In the financial sector, Haitong Securities and SenseTime jointly released a multimodal full-stack large model for the financial industry. The two parties collaborated on intelligent customer service, compliance risk control, coding support, and business development office assistants, as well as co-researching intelligent investment advisory and aggregating public sentiments, pioneering the full-stack capability of a large model’s deployment in the securities industry. Mao Yuxing, the Deputy General Manager and Chief Information Officer of Haitong Securities, said, "Through our collaboration with SenseTime, we have leveraged large model technology to digitally transform Haitong Securities. Moving forward, we will combine full-stack AI capabilities to further enhance the digitization of our business processes, interactions, and systems."

 

11.jpg

 

In the transportation sector, the Xiaomi Car SU7, which surged in popularity recently, provides owners with an intelligent experience powered by Xiaomi's Xiao Ai and incorporates SenseTime's large model technology, based on the SenseTime Edge-cloud large model solution.
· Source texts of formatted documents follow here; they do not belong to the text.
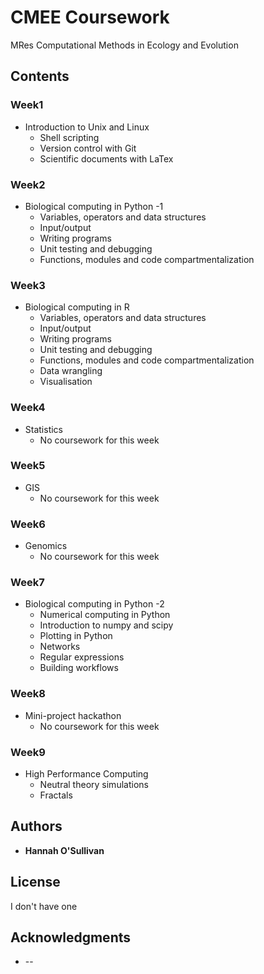 # CMEE Coursework

MRes Computational Methods in Ecology and Evolution

## Contents

### Week1

* Introduction to Unix and Linux
    * Shell scripting
    * Version control with Git
    * Scientific documents with LaTex

### Week2

* Biological computing in Python -1
    * Variables, operators and data structures
    * Input/output
    * Writing programs
    * Unit testing and debugging
    * Functions, modules and code compartmentalization

### Week3

* Biological computing in R
    * Variables, operators and data structures
    * Input/output
    * Writing programs
    * Unit testing and debugging
    * Functions, modules and code compartmentalization
    * Data wrangling
    * Visualisation

### Week4

* Statistics
    * No coursework for this week

### Week5

* GIS
    * No coursework for this week

### Week6

* Genomics
    * No coursework for this week

### Week7

* Biological computing in Python -2
    * Numerical computing in Python
    * Introduction to numpy and scipy
    * Plotting in Python
    * Networks
    * Regular expressions
    * Building workflows

### Week8

* Mini-project hackathon
    * No coursework for this week

### Week9

* High Performance Computing
    * Neutral theory simulations
    * Fractals

## Authors

* **Hannah O'Sullivan**

## License

I don't have one

## Acknowledgments

* --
During his conversation with Wang Xiaogang, Co-founder and Chief Scientist of SenseTime, Wang Gang, General Manager of Xiao Ai at Xiaomi, said, "SenseTime's cloud-to-edge full-stack product matrix can effectively empower and adapt to the Xiaomi IoT ecosystem. With SenseTime, we aim to co-create a smarter product experience for our users."

 

12.jpg

Left: Wang Gang, General Manager of Xiao Ai, Xiaomi; Right: Wang Xiaogang, Co-founder and Chief Scientist, SenseTime

 

In addition,  SenseTime also released an industry large model today based on the Ascend chip, thereby jointly creating a large model industry ecosystem aimed at field such as finance, healthcare, government services, and coding.

 

In its own applications, SenseTime's SenseNova 5.0 significantly updated its products such as SenseMirage, SenseAvatar, SenseThings, SenseSpace, SenseChat-DaYi, and the Raccoon suite of solutions.

 

Text-to-video generation is also on its way, and SenseTime is steadfastly advancing towards the AGI era


In the final segment of Tech Day, SenseTime's Chairman of the Board and CEO, Dr. Xu Li, presented three video clips entirely generated by a large model, emphasizing the controllability of characters, actions, and scenes on the generative video platform.

 

13.jpg14.jpg

 

SenseTime also displayed its breakthrough with its text-to-video platform, where users will soon be able to generate a video based on a detailed description or even a few phrases. In addition, the characters’ costumes, hairstyles, and scenarios can be preset to maintain the stylistics consistency of the video content.

 

The training of large models can be continuously empowered through the intelligent computing center built by SenseTime. Currently, the SenseNova Large Model has achieved innovations in several areas, including natural language processing, video generation, and deep learning optimization.

 

On one hand, large model development has now entered the implementation phase, and the next crucial step is to  integrate with industries and application scenarios. On the other hand, the guiding path of the "Scaling Law" is becoming clearer, and such "breakthrough" moments will occur from time to time,  so it is a priority to continue proactively exploring the frontiers of large model technology.

 

Adhering to its founding principle of creating a better AI-empowered future through innovation, SenseTime's large model technology and products have been applied in various industries such as healthcare, education,  legal and industry. Named "SenseNova," SenseTime will continue to advance steadfastly towards the goal of general artificial intelligence, breaking through the limits of data and computing power, and leading the innovation and implementation of large models.